20 years, $179B spent on health equity: Why isn't the needle moving?

Efforts to achieve health equity have been underway for more than two decades. And yet, their effects have only been "marginal," according to a recent report from accounting firm Ernst & Young. 

Chatter surrounding health equity converged into a mainstream conversation in 2002, Yele Aluko, MD, EY's chief medical officer and a co-author of the report, told Becker's. That's when Congress commissioned the Academy of Sciences and the Institute of Medicine to research whether racial and ethnic disparities existed in U.S. medicine. The 2003 report "Unequal Treatment: Confronting Racial and Ethnic Disparities in Health Care" affirmed that, yes, inequity was present. 

The U.S. government, corporations and philanthropic organizations have dedicated at least $179 billion toward advancing health equity between 2002 and 2022, EY researchers confirmed. But despite the large sum of money allotted to propel it, equality has stalled: Populations of color still have higher maternal mortality rates and shorter life expectancies than white populations, and they are three times more likely to be uninsured. 

So, EY asks, "Why have past efforts failed?" 

Not all allocated money has been spent, for starters — especially from the government. Missouri's health department has received $36 million toward health equity and spent none of it. Illinois has only spent 0.5 percent of the $29 million it received, and California has spent 11.6 percent of its $33 million allocation. This suggests capacity and infrastructure barriers are hindering efficient use of the funds, the report said. 

There are several reasons why this might be, according to Dr. Aluko. The workforce to execute initiatives with the funding may be insufficient, along with the states' processes and IT infrastructure.
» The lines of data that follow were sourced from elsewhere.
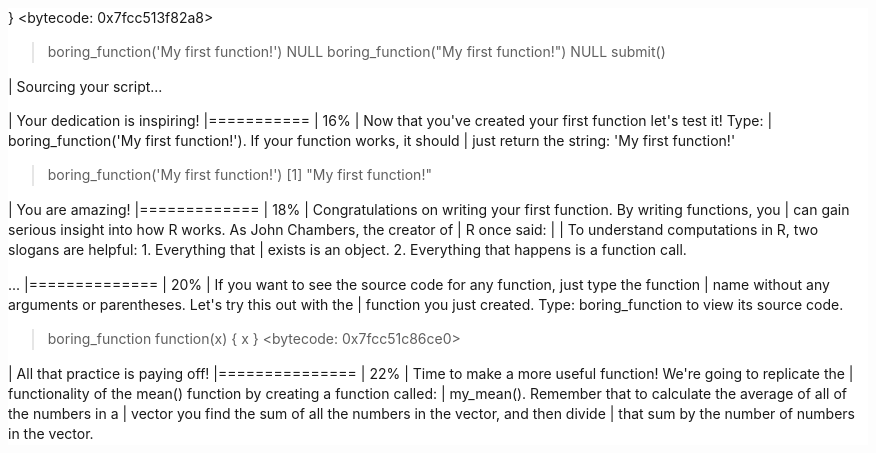 }
<bytecode: 0x7fcc513f82a8>
> boring_function('My first function!')
NULL
> boring_function("My first function!")
NULL
> submit()

| Sourcing your script...


| Your dedication is inspiring!
  |===========                                                          |  16%
| Now that you've created your first function let's test it! Type:
| boring_function('My first function!'). If your function works, it should
| just return the string: 'My first function!'

> boring_function('My first function!')
[1] "My first function!"

| You are amazing!
  |=============                                                        |  18%
| Congratulations on writing your first function. By writing functions, you
| can gain serious insight into how R works. As John Chambers, the creator of
| R once said:
| 
| To understand computations in R, two slogans are helpful: 1. Everything that
| exists is an object. 2. Everything that happens is a function call.

...
  |==============                                                       |  20%
| If you want to see the source code for any function, just type the function
| name without any arguments or parentheses. Let's try this out with the
| function you just created. Type: boring_function to view its source code.

> boring_function
function(x) {
  x
}
<bytecode: 0x7fcc51c86ce0>

| All that practice is paying off!
  |===============                                                      |  22%
| Time to make a more useful function! We're going to replicate the
| functionality of the mean() function by creating a function called:
| my_mean(). Remember that to calculate the average of all of the numbers in a
| vector you find the sum of all the numbers in the vector, and then divide
| that sum by the number of numbers in the vector.
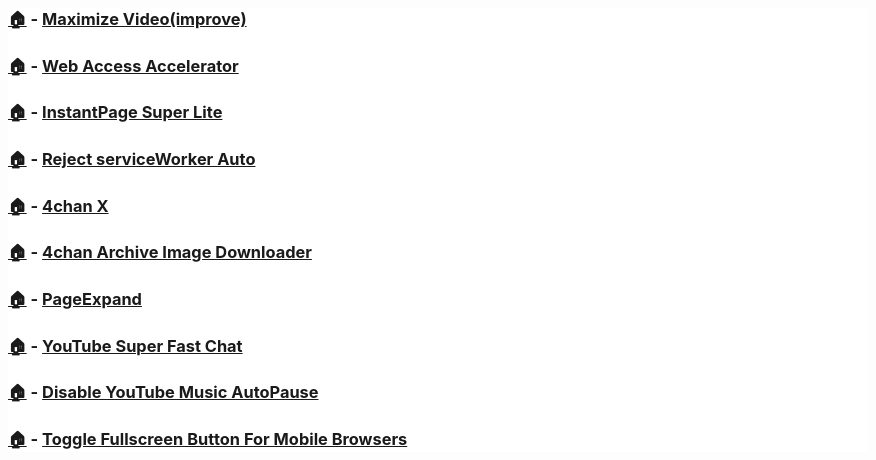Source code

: ### [:house:](https://greasyfork.org/en/scripts/495077-maximize-video-improve) - [Maximize Video(improve)](https://raw.githubusercontent.com/s0uboxxx/Userscripts-GCC/release/release/Maximize20Video28improve29.user.js)

### [:house:](https://greasyfork.org/en/scripts/455853-%E7%BD%91%E9%A1%B5%E8%AE%BF%E9%97%AE%E5%8A%A0%E9%80%9F%E5%99%A8) - [Web Access Accelerator](https://raw.githubusercontent.com/s0uboxxx/Userscripts-GCC/release/release/E7BD91E9A1B5E8AEBFE997AEE58AA0E9809FE599A8.user.js)

### [:house:](https://greasyfork.org/en/scripts/483622-instantpage-super-lite) - [InstantPage Super Lite](https://raw.githubusercontent.com/s0uboxxx/Userscripts-GCC/release/release/InstantPage20Super20Lite.user.js)

### [:house:](https://greasyfork.org/en/scripts/482724-reject-serviceworker-auto) - [Reject serviceWorker Auto](https://raw.githubusercontent.com/s0uboxxx/Userscripts-GCC/release/release/Reject20serviceWorker20Auto.user.js)

### [:house:](https://greasyfork.org/en/scripts/7750-4chan-x) - [4chan X](https://raw.githubusercontent.com/s0uboxxx/Userscripts-GCC/release/release/4chan20X.user.js)

### [:house:](https://greasyfork.org/en/scripts/440266-4chan-archive-image-downloader) - [4chan Archive Image Downloader](https://raw.githubusercontent.com/s0uboxxx/Userscripts-GCC/release/release/4chan20Archive20Image20Downloader.user.js)

### [:house:](https://greasyfork.org/en/scripts/6294-pageexpand) - [PageExpand](https://raw.githubusercontent.com/s0uboxxx/Userscripts-GCC/release/release/PageExpand.user.js)

### [:house:](https://greasyfork.org/en/scripts/469878-youtube-super-fast-chat) - [YouTube Super Fast Chat](https://raw.githubusercontent.com/s0uboxxx/Userscripts-GCC/release/release/YouTube20Super20Fast20Chat.user.js)

### [:house:](https://greasyfork.org/en/scripts/464888-disable-youtube-music-autopause) - [Disable YouTube Music AutoPause](https://raw.githubusercontent.com/s0uboxxx/Userscripts-GCC/release/release/Disable20YouTube20Music20AutoPause.user.js)

### [:house:](https://greasyfork.org/en/scripts/479874-toggle-fullscreen-button-for-mobile-browsers) - [Toggle Fullscreen Button For Mobile Browsers](https://raw.githubusercontent.com/s0uboxxx/Userscripts-GCC/release/release/Toggle20Fullscreen20Button20For20Mobile20Browsers.user.js)
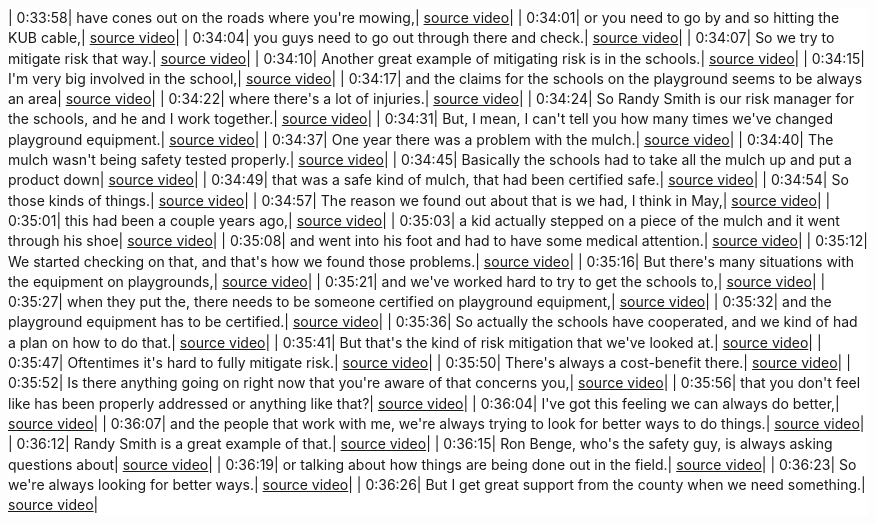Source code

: | 0:33:58| have cones out on the roads where you're mowing,| [source video](https://archive.org/details/CoComWS171211?start=2038)|
| 0:34:01| or you need to go by and so hitting the KUB cable,| [source video](https://archive.org/details/CoComWS171211?start=2041)|
| 0:34:04| you guys need to go out through there and check.| [source video](https://archive.org/details/CoComWS171211?start=2044)|
| 0:34:07| So we try to mitigate risk that way.| [source video](https://archive.org/details/CoComWS171211?start=2047)|
| 0:34:10| Another great example of mitigating risk is in the schools.| [source video](https://archive.org/details/CoComWS171211?start=2050)|
| 0:34:15| I'm very big involved in the school,| [source video](https://archive.org/details/CoComWS171211?start=2055)|
| 0:34:17| and the claims for the schools on the playground seems to be always an area| [source video](https://archive.org/details/CoComWS171211?start=2057)|
| 0:34:22| where there's a lot of injuries.| [source video](https://archive.org/details/CoComWS171211?start=2062)|
| 0:34:24| So Randy Smith is our risk manager for the schools, and he and I work together.| [source video](https://archive.org/details/CoComWS171211?start=2064)|
| 0:34:31| But, I mean, I can't tell you how many times we've changed playground equipment.| [source video](https://archive.org/details/CoComWS171211?start=2071)|
| 0:34:37| One year there was a problem with the mulch.| [source video](https://archive.org/details/CoComWS171211?start=2077)|
| 0:34:40| The mulch wasn't being safety tested properly.| [source video](https://archive.org/details/CoComWS171211?start=2080)|
| 0:34:45| Basically the schools had to take all the mulch up and put a product down| [source video](https://archive.org/details/CoComWS171211?start=2085)|
| 0:34:49| that was a safe kind of mulch, that had been certified safe.| [source video](https://archive.org/details/CoComWS171211?start=2089)|
| 0:34:54| So those kinds of things.| [source video](https://archive.org/details/CoComWS171211?start=2094)|
| 0:34:57| The reason we found out about that is we had, I think in May,| [source video](https://archive.org/details/CoComWS171211?start=2097)|
| 0:35:01| this had been a couple years ago,| [source video](https://archive.org/details/CoComWS171211?start=2101)|
| 0:35:03| a kid actually stepped on a piece of the mulch and it went through his shoe| [source video](https://archive.org/details/CoComWS171211?start=2103)|
| 0:35:08| and went into his foot and had to have some medical attention.| [source video](https://archive.org/details/CoComWS171211?start=2108)|
| 0:35:12| We started checking on that, and that's how we found those problems.| [source video](https://archive.org/details/CoComWS171211?start=2112)|
| 0:35:16| But there's many situations with the equipment on playgrounds,| [source video](https://archive.org/details/CoComWS171211?start=2116)|
| 0:35:21| and we've worked hard to try to get the schools to,| [source video](https://archive.org/details/CoComWS171211?start=2121)|
| 0:35:27| when they put the, there needs to be someone certified on playground equipment,| [source video](https://archive.org/details/CoComWS171211?start=2127)|
| 0:35:32| and the playground equipment has to be certified.| [source video](https://archive.org/details/CoComWS171211?start=2132)|
| 0:35:36| So actually the schools have cooperated, and we kind of had a plan on how to do that.| [source video](https://archive.org/details/CoComWS171211?start=2136)|
| 0:35:41| But that's the kind of risk mitigation that we've looked at.| [source video](https://archive.org/details/CoComWS171211?start=2141)|
| 0:35:47| Oftentimes it's hard to fully mitigate risk.| [source video](https://archive.org/details/CoComWS171211?start=2147)|
| 0:35:50| There's always a cost-benefit there.| [source video](https://archive.org/details/CoComWS171211?start=2150)|
| 0:35:52| Is there anything going on right now that you're aware of that concerns you,| [source video](https://archive.org/details/CoComWS171211?start=2152)|
| 0:35:56| that you don't feel like has been properly addressed or anything like that?| [source video](https://archive.org/details/CoComWS171211?start=2156)|
| 0:36:04| I've got this feeling we can always do better,| [source video](https://archive.org/details/CoComWS171211?start=2164)|
| 0:36:07| and the people that work with me, we're always trying to look for better ways to do things.| [source video](https://archive.org/details/CoComWS171211?start=2167)|
| 0:36:12| Randy Smith is a great example of that.| [source video](https://archive.org/details/CoComWS171211?start=2172)|
| 0:36:15| Ron Benge, who's the safety guy, is always asking questions about| [source video](https://archive.org/details/CoComWS171211?start=2175)|
| 0:36:19| or talking about how things are being done out in the field.| [source video](https://archive.org/details/CoComWS171211?start=2179)|
| 0:36:23| So we're always looking for better ways.| [source video](https://archive.org/details/CoComWS171211?start=2183)|
| 0:36:26| But I get great support from the county when we need something.| [source video](https://archive.org/details/CoComWS171211?start=2186)|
Political misalignment between states and the federal government could also cause processes to stall. 

Philanthropic organizations and corporations also lack a single rallying call. Their leaders might choose to allocate money toward their own significant interests; For example, breast cancer or cardiovascular disease may garner funds because of a personal family involvement. 

"That's not a wrong thing to do," Dr. Aluko said. "It's just that it may not be done in a strategic manner." 

The lack of clarity surrounding health equity extends to hospitals and health systems, which are not all holding their DEI initiatives accountable. Other industry challenges like the labor shortage can also play a role. 

"If a healthcare system's priority — which it should be — is to deliver health care, and you don't have enough people to provide healthcare, other important issues that will enable the workforce to be culturally competent tend to fall apart," Dr. Aluko said. "When the workforce is constrained, the ability to drive systemic enterprise-wide DEI and health equity initiatives, and to hold them accountable and to staff them with appropriate leadership and resources, tends to become deprioritized and therefore ineffectual." 

Overall, the field has lacked a unified call to action, according to Dr. Aluko. 

"When 'Unequal Treatment' was published, it emphatically recommended a focused process to address systemic racism in healthcare," Dr. Aluko said. "That has not happened." 

Consistency is key if the needle is to actually move, according to Dr. Aluko and EY, adding that  funders, healthcare organizations and reporters need to be on the same page about the current health equity impact and the path forward. 

Individual hospitals and health systems can start by rethinking their health equity strategies and results, Dr. Aluko said. 

"Those strategies must be well thought out," Dr. Aluko said. "They should be developed to be systematically executed across the entire organization and they should be empowered with accountable entities in the C-suite as well and all the way downstream." 

Along the way, all parties should avoid falling into a complacency trap. 

"A lot of invested money is being invested into initiatives and processes and people are busy doing stuff. But the gap hasn't closed. We need to ask why," Dr. Aluko said. "Organizations should not conflate activity with actionable success."